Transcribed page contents
<<<<
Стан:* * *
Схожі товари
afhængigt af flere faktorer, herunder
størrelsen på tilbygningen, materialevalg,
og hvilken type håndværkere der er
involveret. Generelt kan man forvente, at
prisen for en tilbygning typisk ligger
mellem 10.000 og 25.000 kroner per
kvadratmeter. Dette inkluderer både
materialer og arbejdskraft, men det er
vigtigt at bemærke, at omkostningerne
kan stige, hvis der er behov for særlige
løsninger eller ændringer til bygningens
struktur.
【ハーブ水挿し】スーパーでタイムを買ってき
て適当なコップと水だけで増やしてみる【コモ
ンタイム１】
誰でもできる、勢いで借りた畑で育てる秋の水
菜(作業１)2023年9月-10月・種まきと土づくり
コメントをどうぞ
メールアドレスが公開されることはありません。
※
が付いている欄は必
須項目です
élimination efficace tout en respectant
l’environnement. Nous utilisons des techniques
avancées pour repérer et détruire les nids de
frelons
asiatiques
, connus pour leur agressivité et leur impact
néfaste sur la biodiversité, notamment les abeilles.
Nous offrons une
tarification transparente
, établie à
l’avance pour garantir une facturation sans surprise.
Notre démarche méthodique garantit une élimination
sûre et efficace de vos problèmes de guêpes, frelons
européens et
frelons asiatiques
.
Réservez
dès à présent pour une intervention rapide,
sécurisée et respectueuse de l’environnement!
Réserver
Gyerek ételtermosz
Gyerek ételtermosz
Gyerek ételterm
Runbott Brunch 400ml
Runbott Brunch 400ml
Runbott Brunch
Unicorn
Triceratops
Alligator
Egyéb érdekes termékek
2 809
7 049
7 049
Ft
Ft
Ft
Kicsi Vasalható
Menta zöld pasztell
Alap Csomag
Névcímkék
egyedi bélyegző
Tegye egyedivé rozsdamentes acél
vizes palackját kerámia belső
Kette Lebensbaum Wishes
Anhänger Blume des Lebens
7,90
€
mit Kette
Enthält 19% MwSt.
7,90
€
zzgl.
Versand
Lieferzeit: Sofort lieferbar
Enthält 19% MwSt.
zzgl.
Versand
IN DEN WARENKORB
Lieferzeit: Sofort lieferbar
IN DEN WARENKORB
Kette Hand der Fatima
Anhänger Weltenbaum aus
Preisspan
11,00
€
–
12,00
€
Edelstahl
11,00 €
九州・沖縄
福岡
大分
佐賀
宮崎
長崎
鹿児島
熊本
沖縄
>>>>
Please output all the lines above exactly as given.

SOLUTION TO THIS PROBLEM:
Стан:* * *
Схожі товари
afhængigt af flere faktorer, herunder
størrelsen på tilbygningen, materialevalg,
og hvilken type håndværkere der er
involveret. Generelt kan man forvente, at
prisen for en tilbygning typisk ligger
mellem 10.000 og 25.000 kroner per
kvadratmeter. Dette inkluderer både
materialer og arbejdskraft, men det er
vigtigt at bemærke, at omkostningerne
kan stige, hvis der er behov for særlige
løsninger eller ændringer til bygningens
struktur.
【ハーブ水挿し】スーパーでタイムを買ってき
て適当なコップと水だけで増やしてみる【コモ
ンタイム１】
誰でもできる、勢いで借りた畑で育てる秋の水
菜(作業１)2023年9月-10月・種まきと土づくり
コメントをどうぞ
メールアドレスが公開されることはありません。
※
が付いている欄は必
須項目です
élimination efficace tout en respectant
l’environnement. Nous utilisons des techniques
avancées pour repérer et détruire les nids de
frelons
asiatiques
, connus pour leur agressivité et leur impact
néfaste sur la biodiversité, notamment les abeilles.
Nous offrons une
tarification transparente
, établie à
l’avance pour garantir une facturation sans surprise.
Notre démarche méthodique garantit une élimination
sûre et efficace de vos problèmes de guêpes, frelons
européens et
frelons asiatiques
.
Réservez
dès à présent pour une intervention rapide,
sécurisée et respectueuse de l’environnement!
Réserver
Gyerek ételtermosz
Gyerek ételtermosz
Gyerek ételterm
Runbott Brunch 400ml
Runbott Brunch 400ml
Runbott Brunch
Unicorn
Triceratops
Alligator
Egyéb érdekes termékek
2 809
7 049
7 049
Ft
Ft
Ft
Kicsi Vasalható
Menta zöld pasztell
Alap Csomag
Névcímkék
egyedi bélyegző
Tegye egyedivé rozsdamentes acél
vizes palackját kerámia belső
Kette Lebensbaum Wishes
Anhänger Blume des Lebens
7,90
€
mit Kette
Enthält 19% MwSt.
7,90
€
zzgl.
Versand
Lieferzeit: Sofort lieferbar
Enthält 19% MwSt.
zzgl.
Versand
IN DEN WARENKORB
Lieferzeit: Sofort lieferbar
IN DEN WARENKORB
Kette Hand der Fatima
Anhänger Weltenbaum aus
Preisspan
11,00
€
–
12,00
€
Edelstahl
11,00 €
九州・沖縄
福岡
大分
佐賀
宮崎
長崎
鹿児島
熊本
沖縄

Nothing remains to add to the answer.